As a human, you are not encouraged to eat rocks. Babies are constantly trying, and a condition called pica can compel an adult to eat nonfood objects like rocks and dirt. However, some other animals actually need to swallow rocks in order to digest their food. These little stones even have a name — gastroliths — and their use as digestive tools have a long, illustrious evolutionary history.
Gastroliths — the word literally means "stomach stones" — are most often used by birds and reptiles, but they can also be found in earthworms, some fish, amphibians, seals and toothed whales. The fossil record tells us many herbivorous dinosaurs also ate rocks — paleontologists know when they find the telltale collection of small stones still trapped inside a fossilized ribcage. As far as scientists can tell, the groups of animals that currently use them fit into two categories: animals with gizzards and animals that swim.
A gizzard is a specialized, very muscular stomach attached to the "true stomach." Birds, for instance, don't have teeth like we do, so they swallow little stones, which make their way to the gizzard and help in the grinding of plant material — notoriously hard work, as the cellulose that makes up plant cells is tough and difficult to break down with stomach acids alone. After the gizzard has done its job, the food is passed back into the other stomach to be digested further. In the gizzard, gastroliths often eventually become rounded and smooth, and birds will sometimes regurgitate these, replacing them with sharper stones.
Swimming animals use gastroliths for a different reason — or at least scientists think they do.
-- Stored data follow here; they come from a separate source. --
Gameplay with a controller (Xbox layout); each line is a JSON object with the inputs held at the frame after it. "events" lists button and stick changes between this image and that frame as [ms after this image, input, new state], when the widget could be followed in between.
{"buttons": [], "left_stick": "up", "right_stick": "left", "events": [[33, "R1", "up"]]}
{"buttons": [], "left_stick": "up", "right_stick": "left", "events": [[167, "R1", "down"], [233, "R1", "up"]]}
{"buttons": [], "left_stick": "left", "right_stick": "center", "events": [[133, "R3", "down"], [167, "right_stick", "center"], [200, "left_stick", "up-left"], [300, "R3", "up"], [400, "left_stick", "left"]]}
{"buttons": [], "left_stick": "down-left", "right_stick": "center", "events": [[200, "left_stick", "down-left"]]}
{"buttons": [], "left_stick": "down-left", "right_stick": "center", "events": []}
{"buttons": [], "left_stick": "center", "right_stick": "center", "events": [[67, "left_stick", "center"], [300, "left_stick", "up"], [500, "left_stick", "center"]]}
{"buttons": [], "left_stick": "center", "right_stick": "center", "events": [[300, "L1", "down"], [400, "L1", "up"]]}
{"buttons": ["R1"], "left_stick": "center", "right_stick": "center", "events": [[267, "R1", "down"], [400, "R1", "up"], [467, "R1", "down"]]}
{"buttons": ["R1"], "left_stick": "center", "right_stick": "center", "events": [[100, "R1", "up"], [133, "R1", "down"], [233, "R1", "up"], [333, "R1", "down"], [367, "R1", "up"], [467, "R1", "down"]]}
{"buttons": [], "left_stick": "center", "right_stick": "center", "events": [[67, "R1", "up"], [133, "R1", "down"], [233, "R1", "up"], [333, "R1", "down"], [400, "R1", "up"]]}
It's still a bit of a mystery; for a long time, scientists thought animals like seals and alligators swallowed stones in order to regulate their buoyancy in the water — for instance, a sea lion might eat rocks in order to make diving easier. However, this theory would only work if they were swallowing many big, heavy rocks, which they aren't, so the jury is still out on that one. In the past 30 years, other ideas have emerged: maybe animals eat them to alleviate hunger or even as an aid in digesting food, only without the gizzard.
But for the record, it's not a good idea for humans to eat rocks — you don't have the right internal equipment for it.